### Task objective
Reproduce every line of the records below word for word, keeping the original order.

*** Source records

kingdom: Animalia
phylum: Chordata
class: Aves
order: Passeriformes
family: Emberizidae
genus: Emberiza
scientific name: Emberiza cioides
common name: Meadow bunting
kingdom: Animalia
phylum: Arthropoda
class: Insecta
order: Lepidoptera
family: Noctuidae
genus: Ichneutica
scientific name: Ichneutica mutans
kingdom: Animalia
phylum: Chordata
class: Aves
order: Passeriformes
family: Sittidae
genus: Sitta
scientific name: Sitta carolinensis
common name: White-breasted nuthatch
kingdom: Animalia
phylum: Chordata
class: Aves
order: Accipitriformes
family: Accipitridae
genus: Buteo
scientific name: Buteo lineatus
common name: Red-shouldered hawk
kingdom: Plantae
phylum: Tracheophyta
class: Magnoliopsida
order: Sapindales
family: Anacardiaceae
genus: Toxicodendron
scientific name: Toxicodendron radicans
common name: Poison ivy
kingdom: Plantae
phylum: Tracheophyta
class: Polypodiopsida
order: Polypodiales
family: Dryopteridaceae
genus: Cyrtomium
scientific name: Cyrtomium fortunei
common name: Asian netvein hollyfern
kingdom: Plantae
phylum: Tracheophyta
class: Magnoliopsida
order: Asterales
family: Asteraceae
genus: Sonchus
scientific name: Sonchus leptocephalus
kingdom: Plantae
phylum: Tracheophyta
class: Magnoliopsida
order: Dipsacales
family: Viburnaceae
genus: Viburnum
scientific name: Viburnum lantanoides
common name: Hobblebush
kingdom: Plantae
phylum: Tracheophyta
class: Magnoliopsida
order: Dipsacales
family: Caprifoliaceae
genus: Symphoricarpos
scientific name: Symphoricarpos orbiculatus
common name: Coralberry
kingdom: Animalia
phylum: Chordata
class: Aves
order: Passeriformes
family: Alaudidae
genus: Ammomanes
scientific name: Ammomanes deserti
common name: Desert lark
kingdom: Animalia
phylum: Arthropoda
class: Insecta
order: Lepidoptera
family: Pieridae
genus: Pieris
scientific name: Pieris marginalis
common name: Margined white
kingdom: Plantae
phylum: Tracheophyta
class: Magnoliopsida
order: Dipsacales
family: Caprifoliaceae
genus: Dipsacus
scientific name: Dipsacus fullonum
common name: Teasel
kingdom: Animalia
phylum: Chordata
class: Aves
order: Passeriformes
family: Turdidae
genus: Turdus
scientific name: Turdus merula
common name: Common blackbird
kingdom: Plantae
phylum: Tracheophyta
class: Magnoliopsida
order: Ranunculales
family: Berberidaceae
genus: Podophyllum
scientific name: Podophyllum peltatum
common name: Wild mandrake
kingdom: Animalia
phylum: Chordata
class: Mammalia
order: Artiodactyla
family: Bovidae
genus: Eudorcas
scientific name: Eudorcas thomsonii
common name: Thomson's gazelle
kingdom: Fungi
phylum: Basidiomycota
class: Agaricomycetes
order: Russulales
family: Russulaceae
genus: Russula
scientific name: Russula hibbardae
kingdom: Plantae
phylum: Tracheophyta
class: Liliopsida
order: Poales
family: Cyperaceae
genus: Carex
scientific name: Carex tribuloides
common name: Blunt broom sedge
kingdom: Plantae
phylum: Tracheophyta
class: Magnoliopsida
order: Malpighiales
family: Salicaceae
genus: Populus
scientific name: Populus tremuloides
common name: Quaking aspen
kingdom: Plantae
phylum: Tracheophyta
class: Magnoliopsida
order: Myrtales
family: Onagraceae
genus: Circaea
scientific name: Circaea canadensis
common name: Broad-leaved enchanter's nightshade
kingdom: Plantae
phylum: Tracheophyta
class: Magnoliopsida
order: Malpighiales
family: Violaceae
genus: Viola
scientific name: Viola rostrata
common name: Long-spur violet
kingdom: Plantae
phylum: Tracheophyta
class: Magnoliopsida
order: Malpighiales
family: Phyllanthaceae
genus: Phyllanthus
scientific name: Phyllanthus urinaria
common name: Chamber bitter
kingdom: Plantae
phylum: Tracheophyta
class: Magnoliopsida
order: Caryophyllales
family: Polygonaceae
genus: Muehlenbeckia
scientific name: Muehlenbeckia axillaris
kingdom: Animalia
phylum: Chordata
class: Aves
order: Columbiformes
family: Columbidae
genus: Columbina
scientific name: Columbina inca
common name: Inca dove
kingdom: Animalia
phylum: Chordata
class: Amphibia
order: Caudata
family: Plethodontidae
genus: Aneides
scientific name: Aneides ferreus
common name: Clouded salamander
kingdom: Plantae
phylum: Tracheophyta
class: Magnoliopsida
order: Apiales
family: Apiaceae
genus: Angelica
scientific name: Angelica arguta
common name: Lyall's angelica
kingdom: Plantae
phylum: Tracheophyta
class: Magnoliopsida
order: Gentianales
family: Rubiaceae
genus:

******

### The result
kingdom: Animalia
phylum: Chordata
class: Aves
order: Passeriformes
family: Emberizidae
genus: Emberiza
scientific name: Emberiza cioides
common name: Meadow bunting
kingdom: Animalia
phylum: Arthropoda
class: Insecta
order: Lepidoptera
family: Noctuidae
genus: Ichneutica
scientific name: Ichneutica mutans
kingdom: Animalia
phylum: Chordata
class: Aves
order: Passeriformes
family: Sittidae
genus: Sitta
scientific name: Sitta carolinensis
common name: White-breasted nuthatch
kingdom: Animalia
phylum: Chordata
class: Aves
order: Accipitriformes
family: Accipitridae
genus: Buteo
scientific name: Buteo lineatus
common name: Red-shouldered hawk
kingdom: Plantae
phylum: Tracheophyta
class: Magnoliopsida
order: Sapindales
family: Anacardiaceae
genus: Toxicodendron
scientific name: Toxicodendron radicans
common name: Poison ivy
kingdom: Plantae
phylum: Tracheophyta
class: Polypodiopsida
order: Polypodiales
family: Dryopteridaceae
genus: Cyrtomium
scientific name: Cyrtomium fortunei
common name: Asian netvein hollyfern
kingdom: Plantae
phylum: Tracheophyta
class: Magnoliopsida
order: Asterales
family: Asteraceae
genus: Sonchus
scientific name: Sonchus leptocephalus
kingdom: Plantae
phylum: Tracheophyta
class: Magnoliopsida
order: Dipsacales
family: Viburnaceae
genus: Viburnum
scientific name: Viburnum lantanoides
common name: Hobblebush
kingdom: Plantae
phylum: Tracheophyta
class: Magnoliopsida
order: Dipsacales
family: Caprifoliaceae
genus: Symphoricarpos
scientific name: Symphoricarpos orbiculatus
common name: Coralberry
kingdom: Animalia
phylum: Chordata
class: Aves
order: Passeriformes
family: Alaudidae
genus: Ammomanes
scientific name: Ammomanes deserti
common name: Desert lark
kingdom: Animalia
phylum: Arthropoda
class: Insecta
order: Lepidoptera
family: Pieridae
genus: Pieris
scientific name: Pieris marginalis
common name: Margined white
kingdom: Plantae
phylum: Tracheophyta
class: Magnoliopsida
order: Dipsacales
family: Caprifoliaceae
genus: Dipsacus
scientific name: Dipsacus fullonum
common name: Teasel
kingdom: Animalia
phylum: Chordata
class: Aves
order: Passeriformes
family: Turdidae
genus: Turdus
scientific name: Turdus merula
common name: Common blackbird
kingdom: Plantae
phylum: Tracheophyta
class: Magnoliopsida
order: Ranunculales
family: Berberidaceae
genus: Podophyllum
scientific name: Podophyllum peltatum
common name: Wild mandrake
kingdom: Animalia
phylum: Chordata
class: Mammalia
order: Artiodactyla
family: Bovidae
genus: Eudorcas
scientific name: Eudorcas thomsonii
common name: Thomson's gazelle
kingdom: Fungi
phylum: Basidiomycota
class: Agaricomycetes
order: Russulales
family: Russulaceae
genus: Russula
scientific name: Russula hibbardae
kingdom: Plantae
phylum: Tracheophyta
class: Liliopsida
order: Poales
family: Cyperaceae
genus: Carex
scientific name: Carex tribuloides
common name: Blunt broom sedge
kingdom: Plantae
phylum: Tracheophyta
class: Magnoliopsida
order: Malpighiales
family: Salicaceae
genus: Populus
scientific name: Populus tremuloides
common name: Quaking aspen
kingdom: Plantae
phylum: Tracheophyta
class: Magnoliopsida
order: Myrtales
family: Onagraceae
genus: Circaea
scientific name: Circaea canadensis
common name: Broad-leaved enchanter's nightshade
kingdom: Plantae
phylum: Tracheophyta
class: Magnoliopsida
order: Malpighiales
family: Violaceae
genus: Viola
scientific name: Viola rostrata
common name: Long-spur violet
kingdom: Plantae
phylum: Tracheophyta
class: Magnoliopsida
order: Malpighiales
family: Phyllanthaceae
genus: Phyllanthus
scientific name: Phyllanthus urinaria
common name: Chamber bitter
kingdom: Plantae
phylum: Tracheophyta
class: Magnoliopsida
order: Caryophyllales
family: Polygonaceae
genus: Muehlenbeckia
scientific name: Muehlenbeckia axillaris
kingdom: Animalia
phylum: Chordata
class: Aves
order: Columbiformes
family: Columbidae
genus: Columbina
scientific name: Columbina inca
common name: Inca dove
kingdom: Animalia
phylum: Chordata
class: Amphibia
order: Caudata
family: Plethodontidae
genus: Aneides
scientific name: Aneides ferreus
common name: Clouded salamander
kingdom: Plantae
phylum: Tracheophyta
class: Magnoliopsida
order: Apiales
family: Apiaceae
genus: Angelica
scientific name: Angelica arguta
common name: Lyall's angelica
kingdom: Plantae
phylum: Tracheophyta
class: Magnoliopsida
order: Gentianales
family: Rubiaceae
genus:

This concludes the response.